> Assignment:
From the entries below, extract every line that includes the word "Femme".

Records excerpted from a collection
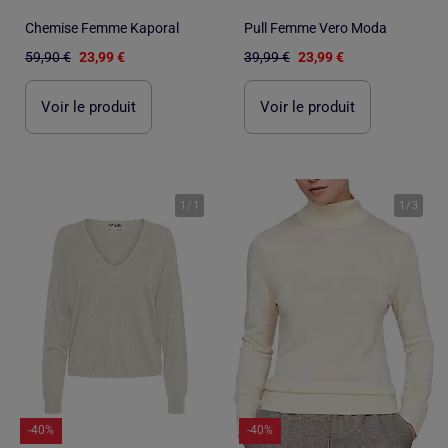
Chemise Femme Kaporal
Pull Femme Vero Moda
59,90 €
23,99 €
39,99 €
23,99 €
Voir le produit
Voir le produit
1
/
1
1
/
3
-40%
-40%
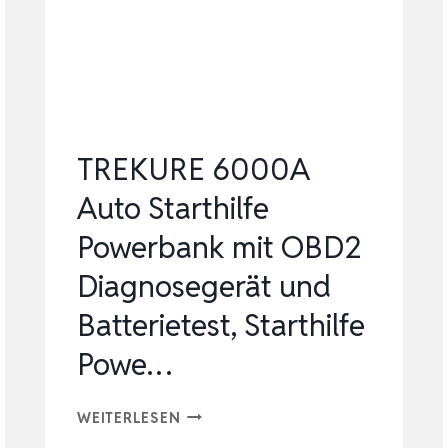
LKW
BIS
ZU
10L
DIESEL…
TREKURE 6000A
Auto Starthilfe
Powerbank mit OBD2
Diagnosegerät und
Batterietest, Starthilfe
Powe…
TREKURE
WEITERLESEN
6000A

> Output below:
Chemise Femme Kaporal
Pull Femme Vero Moda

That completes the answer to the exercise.